The sheer size of the fish is raising concerns that northern pike – a voracious, toothy fish that eats everything from other fish and turtles to ducks and baby loons – are spreading and threatening the lake’s famed landlocked salmon fishery.
Sebago Lake is a historic destination for landlocked salmon. The northern pike was first discovered in the lake in 2003 after being introduced illegally.
Biologists say the northern pike population has grown to the point where the fish can’t be removed from the 28,770-acre lake, the state’s second-largest. Some people are fearful the fish could hurt the region’s tourism industry and the lake’s reputation as a fishing destination.
“To put pike in this lake, it’s terrible,” said Carroll Cutting, who owns Jordan’s Store in Sebago. “It’s irreversible, and it’s just going to get worse as time goes on.”
Introducing a northern pike in Sebago Lake is “like putting a piranha into a neighborhood swimming pool,” said Don Allen, president of the Sebago Lakes Anglers Association.
After Stanley hooked the pike from his dock, he fought the aggressive fish for 30 minutes before landing it with a net. The net broke, but he managed to get the fish onto his dock and into another net before carrying it to shore.
When he gutted the fish Tuesday, he found the salmon inside.
“I’ve never dealt with such a powerful fish, and I’ve fished in the Gulf of Mexico,” Stanley said.

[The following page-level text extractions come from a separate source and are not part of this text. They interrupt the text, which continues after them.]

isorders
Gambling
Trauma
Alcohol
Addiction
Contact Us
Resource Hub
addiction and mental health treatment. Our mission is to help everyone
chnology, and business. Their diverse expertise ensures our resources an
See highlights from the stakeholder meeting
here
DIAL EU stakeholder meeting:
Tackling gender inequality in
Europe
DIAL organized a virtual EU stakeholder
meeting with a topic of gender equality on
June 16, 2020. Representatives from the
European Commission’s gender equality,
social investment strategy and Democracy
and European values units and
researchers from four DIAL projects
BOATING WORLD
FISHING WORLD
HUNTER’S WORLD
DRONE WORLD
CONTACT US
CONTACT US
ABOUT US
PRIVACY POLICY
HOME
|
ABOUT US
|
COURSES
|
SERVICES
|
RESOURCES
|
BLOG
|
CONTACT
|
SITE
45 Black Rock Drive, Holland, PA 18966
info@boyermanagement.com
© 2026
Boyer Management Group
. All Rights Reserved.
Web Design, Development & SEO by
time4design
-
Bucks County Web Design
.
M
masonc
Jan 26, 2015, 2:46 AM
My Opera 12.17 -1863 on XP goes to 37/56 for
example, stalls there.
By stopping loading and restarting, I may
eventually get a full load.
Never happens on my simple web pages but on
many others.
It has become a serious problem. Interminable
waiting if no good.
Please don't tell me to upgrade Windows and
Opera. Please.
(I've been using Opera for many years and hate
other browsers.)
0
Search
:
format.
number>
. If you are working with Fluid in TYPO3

State fishery officials two years ago declared open season on the northern pike, encouraging fishermen to catch and keep the fish to help keep the population down.
It now appears that the fish is at the top of the food chain in Sebago Lake, so landlocked salmon have to compete for smelts, said Francis Brautigam, a regional fisheries biologist.
“There is nothing you can really do in a lake the size of Sebago, especially when they start spawning. [Pike] are here for the long haul,” said Brautigam.
In the 1980s, as many as 52,000 fishermen a year came to fish for landlocked salmon in Sebago, Brautigam said. Now, only 16,000 to 20,000 come as salmon has declined and other fish such as trout have been introduced and proliferated.
Still, the salmon population had been showing signs of rebounding.
After cutting back on the number of salmon stocked in the lake and transferring smelt eggs – the salmon’s food of choice – into Sebago to improve the forage, biologists have found salmon in the lake that are fatter than they were four years ago.